Segment Start: RECORDS PROVIDED
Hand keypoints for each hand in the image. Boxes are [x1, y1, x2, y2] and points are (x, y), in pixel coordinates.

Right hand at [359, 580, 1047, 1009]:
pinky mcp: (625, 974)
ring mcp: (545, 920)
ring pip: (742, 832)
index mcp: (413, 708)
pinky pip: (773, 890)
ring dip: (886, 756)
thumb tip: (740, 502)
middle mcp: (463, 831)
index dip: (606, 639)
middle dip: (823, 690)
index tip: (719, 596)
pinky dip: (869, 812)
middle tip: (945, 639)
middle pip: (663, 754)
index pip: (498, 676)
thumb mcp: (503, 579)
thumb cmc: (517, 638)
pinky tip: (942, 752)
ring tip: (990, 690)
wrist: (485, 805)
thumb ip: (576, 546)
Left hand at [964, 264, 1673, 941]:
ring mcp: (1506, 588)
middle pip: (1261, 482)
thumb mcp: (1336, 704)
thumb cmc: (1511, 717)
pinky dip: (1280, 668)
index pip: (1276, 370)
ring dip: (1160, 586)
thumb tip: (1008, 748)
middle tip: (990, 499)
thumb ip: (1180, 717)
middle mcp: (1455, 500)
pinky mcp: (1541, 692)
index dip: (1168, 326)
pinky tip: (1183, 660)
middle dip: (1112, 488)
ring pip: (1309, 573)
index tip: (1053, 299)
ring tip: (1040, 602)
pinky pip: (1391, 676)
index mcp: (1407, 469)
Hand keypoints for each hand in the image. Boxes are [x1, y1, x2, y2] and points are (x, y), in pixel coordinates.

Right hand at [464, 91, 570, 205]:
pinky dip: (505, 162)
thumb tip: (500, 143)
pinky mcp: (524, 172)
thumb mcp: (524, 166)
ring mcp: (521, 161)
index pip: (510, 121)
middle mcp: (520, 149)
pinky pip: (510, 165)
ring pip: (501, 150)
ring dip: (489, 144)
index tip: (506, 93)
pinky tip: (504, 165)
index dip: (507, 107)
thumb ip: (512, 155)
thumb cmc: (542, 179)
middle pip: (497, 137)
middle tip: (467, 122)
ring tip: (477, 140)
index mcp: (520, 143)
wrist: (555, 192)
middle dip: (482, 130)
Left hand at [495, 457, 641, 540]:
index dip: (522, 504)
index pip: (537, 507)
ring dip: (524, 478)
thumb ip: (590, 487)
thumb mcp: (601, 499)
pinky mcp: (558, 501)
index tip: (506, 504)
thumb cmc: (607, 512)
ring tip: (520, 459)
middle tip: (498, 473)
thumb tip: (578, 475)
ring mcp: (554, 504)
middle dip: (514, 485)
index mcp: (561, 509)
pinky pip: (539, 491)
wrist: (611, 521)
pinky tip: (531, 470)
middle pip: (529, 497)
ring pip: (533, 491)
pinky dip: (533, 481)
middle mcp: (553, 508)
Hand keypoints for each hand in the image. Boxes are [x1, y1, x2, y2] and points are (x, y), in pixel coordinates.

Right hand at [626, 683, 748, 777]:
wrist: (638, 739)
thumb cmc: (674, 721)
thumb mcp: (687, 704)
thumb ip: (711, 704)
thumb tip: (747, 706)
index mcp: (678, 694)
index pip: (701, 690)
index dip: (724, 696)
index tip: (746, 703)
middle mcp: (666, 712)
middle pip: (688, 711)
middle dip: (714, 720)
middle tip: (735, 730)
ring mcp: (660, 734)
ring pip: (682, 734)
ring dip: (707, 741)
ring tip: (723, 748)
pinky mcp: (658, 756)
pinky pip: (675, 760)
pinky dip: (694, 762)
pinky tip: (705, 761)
Segment End: RECORDS PROVIDED
TRY IT:
In the entries above, find the line with "pinky pip: (1391, 676)" and the line with "pinky mcp: (558, 501)", then restate word for word both of them and every line between, with nothing more.

COMPLETED TASK:
pinky pip: (1391, 676)
index mcp: (1407, 469)
Hand keypoints for each hand in the image. Boxes are [x1, y1, x2, y2] and points are (x, y), in pixel coordinates.

Right hand at [464, 91, 570, 205]:
pinky dip: (505, 162)
thumb tip: (500, 143)
pinky mcp: (524, 172)
thumb mcp: (524, 166)
ring mcp: (521, 161)
index pip: (510, 121)
middle mcp: (520, 149)
pinky pip: (510, 165)
ring pip: (501, 150)
ring dip: (489, 144)
index tip: (506, 93)
pinky tip: (504, 165)
index dip: (507, 107)
thumb ip: (512, 155)
thumb cmc: (542, 179)
middle pip: (497, 137)
middle tip: (467, 122)
ring tip: (477, 140)
index mcp: (520, 143)
wrist: (555, 192)
middle dip: (482, 130)
Left hand at [495, 457, 641, 540]:
index dip: (522, 504)
index pip: (537, 507)
ring dip: (524, 478)
thumb ip: (590, 487)
thumb mcp: (601, 499)
pinky mcp: (558, 501)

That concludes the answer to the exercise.